This unit turns our attention to creative works in the culture around us. We will continue to draw on readings that give us helpful concepts and perspectives, but we will be more interested in using them to analyze a cultural text than putting them into conversation with one another. As we work toward this cultural analysis, we will continue to develop our proficiency with our three main sets of writing practices.
Writing Process
In the first unit, we developed strategies for different aspects of the writing process: invention (generating ideas and content), drafting, organization, peer review, revising, and reflection. In this unit, we will expand on these strategies and include more of an emphasis on research. Specifically, our thinking on invention will expand from analyzing texts and putting them into conversation with one another to analyzing a primary text through the lens of secondary texts.
Literacy Practices
We started the first unit by making observations about our own experience and the world around us. We then shifted our attention to making observations about texts and their purposes. We considered how the concept of mindfulness could be understood through the lens of different concepts and perspectives. We analyzed texts to assess their uses and limits and to note their similarities and differences. We applied our thinking to articulate new understandings of mindfulness based on our analysis.
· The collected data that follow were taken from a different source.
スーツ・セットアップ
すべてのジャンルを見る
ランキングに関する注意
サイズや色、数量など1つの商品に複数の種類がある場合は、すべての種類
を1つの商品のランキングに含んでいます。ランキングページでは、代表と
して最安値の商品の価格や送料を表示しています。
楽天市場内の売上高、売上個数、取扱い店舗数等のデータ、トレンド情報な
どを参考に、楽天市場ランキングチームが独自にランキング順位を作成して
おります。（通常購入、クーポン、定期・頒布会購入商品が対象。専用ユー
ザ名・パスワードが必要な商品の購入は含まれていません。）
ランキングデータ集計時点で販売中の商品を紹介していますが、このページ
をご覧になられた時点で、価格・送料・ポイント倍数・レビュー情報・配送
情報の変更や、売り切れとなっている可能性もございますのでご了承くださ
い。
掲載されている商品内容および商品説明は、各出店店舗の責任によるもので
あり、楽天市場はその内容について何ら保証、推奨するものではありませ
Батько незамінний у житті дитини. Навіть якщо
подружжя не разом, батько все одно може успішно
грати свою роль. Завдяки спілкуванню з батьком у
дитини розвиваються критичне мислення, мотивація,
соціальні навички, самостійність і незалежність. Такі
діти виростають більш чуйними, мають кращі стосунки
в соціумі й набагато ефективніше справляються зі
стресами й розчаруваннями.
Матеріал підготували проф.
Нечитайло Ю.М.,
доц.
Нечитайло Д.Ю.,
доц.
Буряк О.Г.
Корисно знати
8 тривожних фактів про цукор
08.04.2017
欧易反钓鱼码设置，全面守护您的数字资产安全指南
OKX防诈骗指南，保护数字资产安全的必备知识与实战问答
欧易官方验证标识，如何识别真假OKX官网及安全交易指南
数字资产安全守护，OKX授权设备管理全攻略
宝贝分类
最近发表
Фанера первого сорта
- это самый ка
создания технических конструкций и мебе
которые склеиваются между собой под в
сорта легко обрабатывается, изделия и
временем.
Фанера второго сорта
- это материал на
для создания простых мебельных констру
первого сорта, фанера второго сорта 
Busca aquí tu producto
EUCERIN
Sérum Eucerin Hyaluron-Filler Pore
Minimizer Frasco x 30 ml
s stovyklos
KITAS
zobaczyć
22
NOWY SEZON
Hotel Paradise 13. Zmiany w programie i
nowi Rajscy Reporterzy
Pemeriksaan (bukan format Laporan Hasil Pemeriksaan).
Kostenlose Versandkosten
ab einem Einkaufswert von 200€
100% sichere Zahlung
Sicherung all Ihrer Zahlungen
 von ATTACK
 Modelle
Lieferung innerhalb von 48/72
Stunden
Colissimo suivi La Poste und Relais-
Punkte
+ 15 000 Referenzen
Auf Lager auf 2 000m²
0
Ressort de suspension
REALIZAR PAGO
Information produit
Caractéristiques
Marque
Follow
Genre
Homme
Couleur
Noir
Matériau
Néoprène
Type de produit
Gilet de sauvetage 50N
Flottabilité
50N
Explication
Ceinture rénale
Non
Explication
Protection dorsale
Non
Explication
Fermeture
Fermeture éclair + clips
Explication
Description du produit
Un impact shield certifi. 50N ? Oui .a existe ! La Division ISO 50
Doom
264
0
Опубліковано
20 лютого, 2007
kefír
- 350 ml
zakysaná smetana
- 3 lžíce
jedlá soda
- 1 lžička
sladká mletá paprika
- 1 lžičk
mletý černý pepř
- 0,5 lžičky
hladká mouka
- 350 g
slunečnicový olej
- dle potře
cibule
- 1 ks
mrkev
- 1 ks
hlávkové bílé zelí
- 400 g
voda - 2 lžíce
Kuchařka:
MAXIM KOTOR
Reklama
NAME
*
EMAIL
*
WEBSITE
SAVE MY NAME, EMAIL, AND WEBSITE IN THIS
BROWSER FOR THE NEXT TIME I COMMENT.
For this unit, we will continue to think about the literacy practices of observing, conceptualizing, analyzing, and applying. Our observations will focus on cultural texts, and our analysis will shift from rhetorical analysis, which helped us address the arguments and effectiveness of our readings in the first unit, to cultural analysis, which helps us better understand how cultural texts embody and negotiate different meanings and concepts.
Academic Moves
Our third set of writing practices helps us better participate in academic conversations. Harris’s “coming to terms” helped foreground the importance of understanding and responding to other authors as we develop our own ideas. In this unit, Harris’s notion of “forwarding” will help us build upon this foundation in the thinking of others. This move involves taking a helpful aspect of an author’s thinking and developing it further, opening new possibilities for how the idea could be applied or expanded upon.